HOW TO GET WHAT YOU SEE: SOFTWARE TOOLS
FOR VISION-BASED SYSTEMS

Gregory D. Hager
Department of Computer Science
Yale University

Technology has advanced to the point where a typical desktop computer has ample computing power for real-time, video-based applications. As a result, application areas ranging from human-computer interaction to robotics are making increasing use of vision technology. However, experience has shown that developing software for vision-based systems is, in general, a complex and time-consuming task. This has led us to search for software development techniques that can facilitate the construction of complex, vision-based systems.

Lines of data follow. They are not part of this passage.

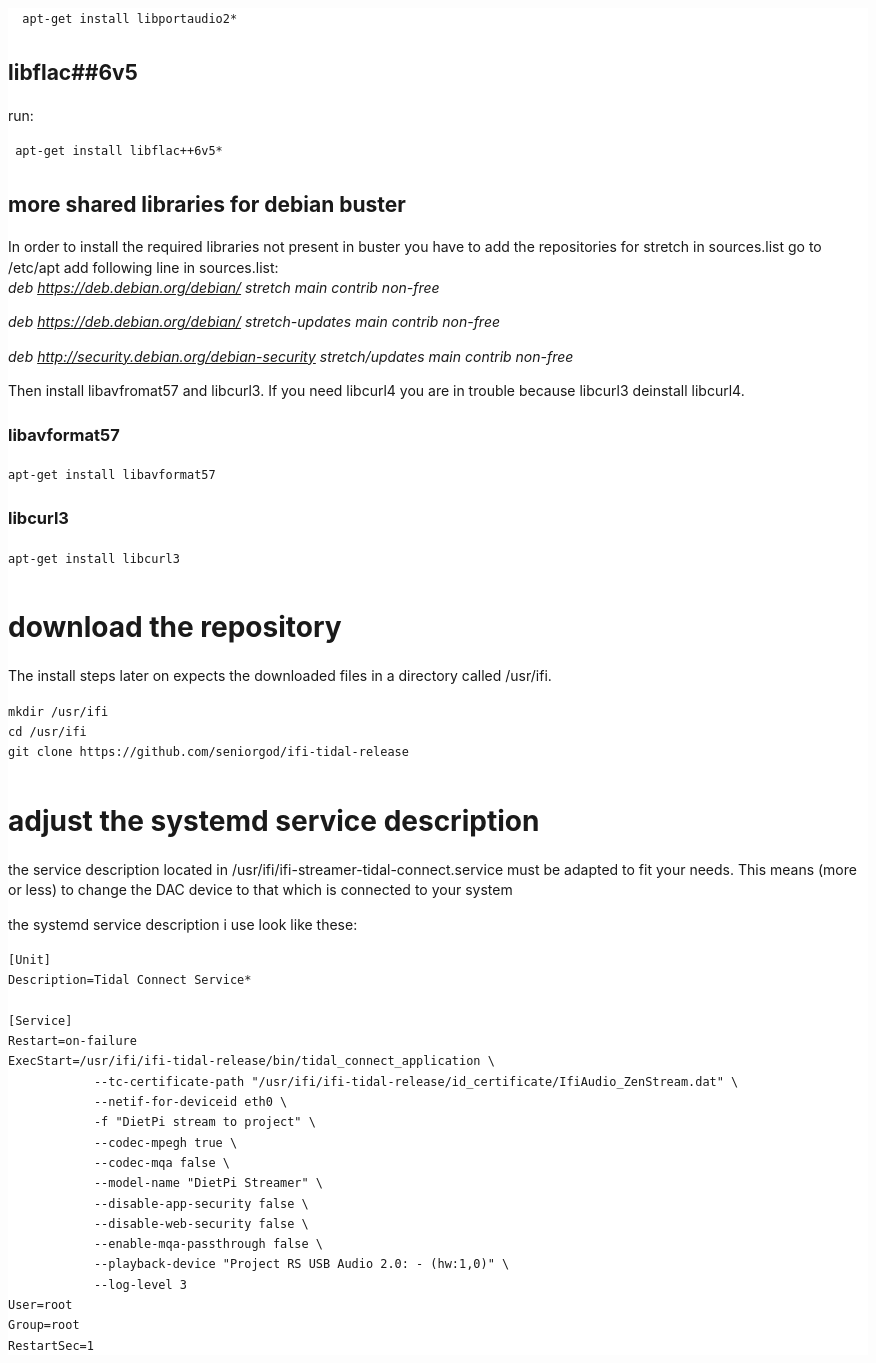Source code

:       apt-get install libportaudio2*

  ## libflac##6v5
  run:
  
     apt-get install libflac++6v5*
     
  ## more shared libraries for debian buster 
  In order to install the required libraries not present in buster you have to add the repositories for stretch in sources.list
  go to /etc/apt
  add following line in sources.list:  
  *deb https://deb.debian.org/debian/ stretch main contrib non-free*
  
  *deb https://deb.debian.org/debian/ stretch-updates main contrib non-free*
  
  *deb http://security.debian.org/debian-security stretch/updates main contrib non-free*
  
  Then install libavfromat57 and libcurl3.
  If you need libcurl4 you are in trouble because libcurl3 deinstall libcurl4. 
  
  ### libavformat57 
     
    apt-get install libavformat57
    
  ### libcurl3
  
    apt-get install libcurl3
  

# download the repository 
The install steps later on expects the downloaded files in a directory called /usr/ifi.

    mkdir /usr/ifi
    cd /usr/ifi
    git clone https://github.com/seniorgod/ifi-tidal-release

# adjust the systemd service description
the service description located in /usr/ifi/ifi-streamer-tidal-connect.service must be adapted to fit your needs. This means (more or less) to change the DAC device to that which is connected to your system

the systemd service description i use look like these: 

    [Unit]
    Description=Tidal Connect Service*
    
    [Service]
    Restart=on-failure
    ExecStart=/usr/ifi/ifi-tidal-release/bin/tidal_connect_application \
				--tc-certificate-path "/usr/ifi/ifi-tidal-release/id_certificate/IfiAudio_ZenStream.dat" \
				--netif-for-deviceid eth0 \
				-f "DietPi stream to project" \
				--codec-mpegh true \
				--codec-mqa false \
				--model-name "DietPi Streamer" \
				--disable-app-security false \
				--disable-web-security false \
				--enable-mqa-passthrough false \
				--playback-device "Project RS USB Audio 2.0: - (hw:1,0)" \
				--log-level 3
    User=root
    Group=root
    RestartSec=1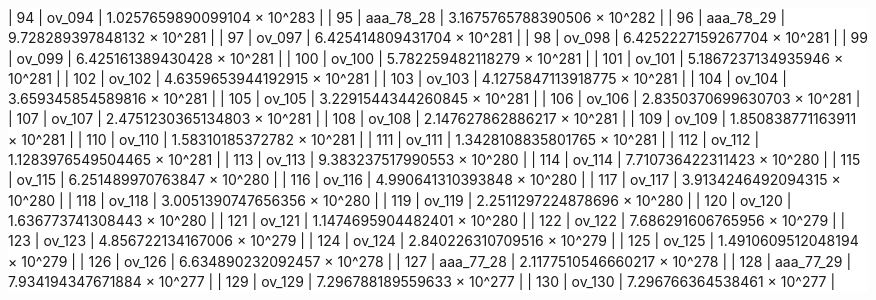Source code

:| 94 | ov_094 | 1.0257659890099104 × 10^283 |
| 95 | aaa_78_28 | 3.1675765788390506 × 10^282 |
| 96 | aaa_78_29 | 9.728289397848132 × 10^281 |
| 97 | ov_097 | 6.425414809431704 × 10^281 |
| 98 | ov_098 | 6.4252227159267704 × 10^281 |
| 99 | ov_099 | 6.425161389430428 × 10^281 |
| 100 | ov_100 | 5.782259482118279 × 10^281 |
| 101 | ov_101 | 5.1867237134935946 × 10^281 |
| 102 | ov_102 | 4.6359653944192915 × 10^281 |
| 103 | ov_103 | 4.1275847113918775 × 10^281 |
| 104 | ov_104 | 3.659345854589816 × 10^281 |
| 105 | ov_105 | 3.2291544344260845 × 10^281 |
| 106 | ov_106 | 2.8350370699630703 × 10^281 |
| 107 | ov_107 | 2.4751230365134803 × 10^281 |
| 108 | ov_108 | 2.147627862886217 × 10^281 |
| 109 | ov_109 | 1.850838771163911 × 10^281 |
| 110 | ov_110 | 1.58310185372782 × 10^281 |
| 111 | ov_111 | 1.3428108835801765 × 10^281 |
| 112 | ov_112 | 1.1283976549504465 × 10^281 |
| 113 | ov_113 | 9.383237517990553 × 10^280 |
| 114 | ov_114 | 7.710736422311423 × 10^280 |
| 115 | ov_115 | 6.251489970763847 × 10^280 |
| 116 | ov_116 | 4.990641310393848 × 10^280 |
| 117 | ov_117 | 3.9134246492094315 × 10^280 |
| 118 | ov_118 | 3.0051390747656356 × 10^280 |
| 119 | ov_119 | 2.2511297224878696 × 10^280 |
| 120 | ov_120 | 1.636773741308443 × 10^280 |
| 121 | ov_121 | 1.1474695904482401 × 10^280 |
| 122 | ov_122 | 7.686291606765956 × 10^279 |
| 123 | ov_123 | 4.856722134167006 × 10^279 |
| 124 | ov_124 | 2.840226310709516 × 10^279 |
| 125 | ov_125 | 1.4910609512048194 × 10^279 |
| 126 | ov_126 | 6.634890232092457 × 10^278 |
| 127 | aaa_77_28 | 2.1177510546660217 × 10^278 |
| 128 | aaa_77_29 | 7.934194347671884 × 10^277 |
| 129 | ov_129 | 7.296788189559633 × 10^277 |
| 130 | ov_130 | 7.296766364538461 × 10^277 |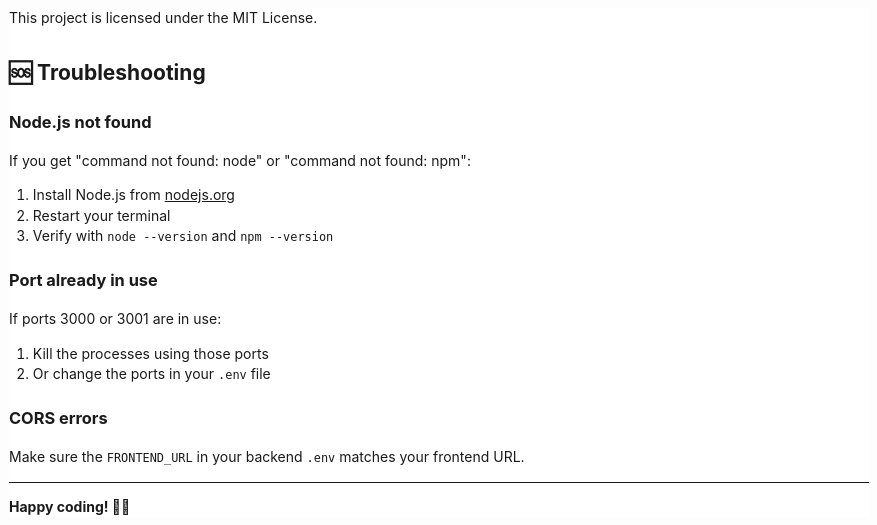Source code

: This project is licensed under the MIT License.

## 🆘 Troubleshooting

### Node.js not found
If you get "command not found: node" or "command not found: npm":
1. Install Node.js from [nodejs.org](https://nodejs.org/)
2. Restart your terminal
3. Verify with `node --version` and `npm --version`

### Port already in use
If ports 3000 or 3001 are in use:
1. Kill the processes using those ports
2. Or change the ports in your `.env` file

### CORS errors
Make sure the `FRONTEND_URL` in your backend `.env` matches your frontend URL.

---

**Happy coding! 🥞✨**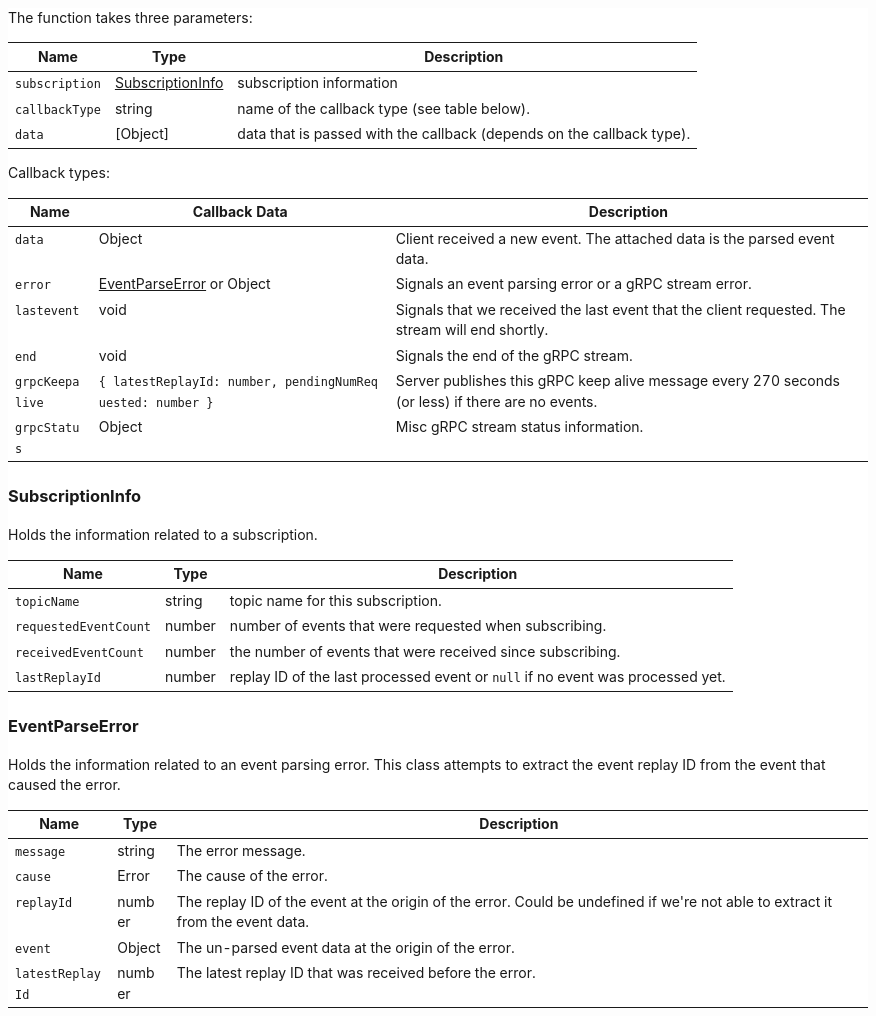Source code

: The function takes three parameters:

| Name           | Type                                  | Description                                                           |
| -------------- | ------------------------------------- | --------------------------------------------------------------------- |
| `subscription` | [SubscriptionInfo](#subscriptioninfo) | subscription information                                              |
| `callbackType` | string                                | name of the callback type (see table below).                          |
| `data`         | [Object]                              | data that is passed with the callback (depends on the callback type). |

Callback types:

| Name            | Callback Data                                             | Description                                                                                       |
| --------------- | --------------------------------------------------------- | ------------------------------------------------------------------------------------------------- |
| `data`          | Object                                                    | Client received a new event. The attached data is the parsed event data.                          |
| `error`         | [EventParseError](#eventparseerror) or Object             | Signals an event parsing error or a gRPC stream error.                                            |
| `lastevent`     | void                                                      | Signals that we received the last event that the client requested. The stream will end shortly.   |
| `end`           | void                                                      | Signals the end of the gRPC stream.                                                               |
| `grpcKeepalive` | `{ latestReplayId: number, pendingNumRequested: number }` | Server publishes this gRPC keep alive message every 270 seconds (or less) if there are no events. |
| `grpcStatus`    | Object                                                    | Misc gRPC stream status information.                                                              |

### SubscriptionInfo

Holds the information related to a subscription.

| Name                  | Type   | Description                                                                    |
| --------------------- | ------ | ------------------------------------------------------------------------------ |
| `topicName`           | string | topic name for this subscription.                                              |
| `requestedEventCount` | number | number of events that were requested when subscribing.                         |
| `receivedEventCount`  | number | the number of events that were received since subscribing.                     |
| `lastReplayId`        | number | replay ID of the last processed event or `null` if no event was processed yet. |

### EventParseError

Holds the information related to an event parsing error. This class attempts to extract the event replay ID from the event that caused the error.

| Name             | Type   | Description                                                                                                                    |
| ---------------- | ------ | ------------------------------------------------------------------------------------------------------------------------------ |
| `message`        | string | The error message.                                                                                                             |
| `cause`          | Error  | The cause of the error.                                                                                                        |
| `replayId`       | number | The replay ID of the event at the origin of the error. Could be undefined if we're not able to extract it from the event data. |
| `event`          | Object | The un-parsed event data at the origin of the error.                                                                           |
| `latestReplayId` | number | The latest replay ID that was received before the error.                                                                       |

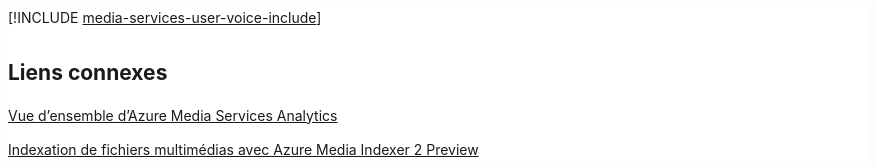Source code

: [!INCLUDE [media-services-user-voice-include](../../../includes/media-services-user-voice-include.md)]

## <a name="related-links"></a>Liens connexes
[Vue d’ensemble d’Azure Media Services Analytics](./legacy-components.md)

[Indexation de fichiers multimédias avec Azure Media Indexer 2 Preview](./legacy-components.md)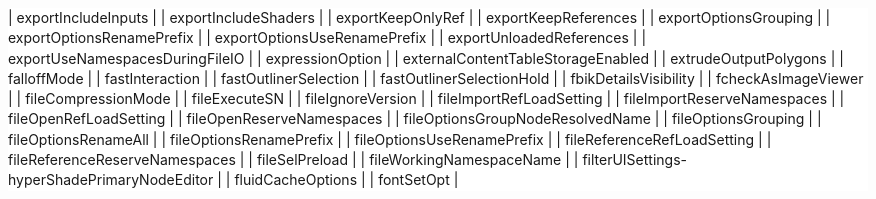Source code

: | exportIncludeInputs                                                          | 
| exportIncludeShaders                                                         | 
| exportKeepOnlyRef                                                            | 
| exportKeepReferences                                                         | 
| exportOptionsGrouping                                                        | 
| exportOptionsRenamePrefix                                                    | 
| exportOptionsUseRenamePrefix                                                 | 
| exportUnloadedReferences                                                     | 
| exportUseNamespacesDuringFileIO                                              | 
| expressionOption                                                             | 
| externalContentTableStorageEnabled                                           | 
| extrudeOutputPolygons                                                        | 
| falloffMode                                                                  | 
| fastInteraction                                                              | 
| fastOutlinerSelection                                                        | 
| fastOutlinerSelectionHold                                                    | 
| fbikDetailsVisibility                                                        | 
| fcheckAsImageViewer                                                          | 
| fileCompressionMode                                                          | 
| fileExecuteSN                                                                | 
| fileIgnoreVersion                                                            | 
| fileImportRefLoadSetting                                                     | 
| fileImportReserveNamespaces                                                  | 
| fileOpenRefLoadSetting                                                       | 
| fileOpenReserveNamespaces                                                    | 
| fileOptionsGroupNodeResolvedName                                             | 
| fileOptionsGrouping                                                          | 
| fileOptionsRenameAll                                                         | 
| fileOptionsRenamePrefix                                                      | 
| fileOptionsUseRenamePrefix                                                   | 
| fileReferenceRefLoadSetting                                                  | 
| fileReferenceReserveNamespaces                                               | 
| fileSelPreload                                                               | 
| fileWorkingNamespaceName                                                     | 
| filterUISettings-hyperShadePrimaryNodeEditor                                 | 
| fluidCacheOptions                                                            | 
| fontSetOpt                                                                   |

We have recently begun to use a set of techniques, referred to collectively as "functional reactive programming" (FRP), to create a programming environment for systems involving sensors (including cameras) and actuators. The result is a programming environment called Frob (for {F}unctional {Rob}otics). In this talk, I will discuss the general structure of Frob and show how it separates the WHAT (the definition of a sensor processing or control strategy) from the HOW (the nuts and bolts of implementing that strategy). As an illustration of the potential advantages of this approach, I will show how, by re-prototyping our visual tracking system using FRP, we were led to a novel formulation of the system which not only reduced the code size by an order of magnitude, but also greatly enhanced its capabilities, with almost no cost in performance.

This is work in progress with Paul Hudak, John Peterson and Alastair Reid.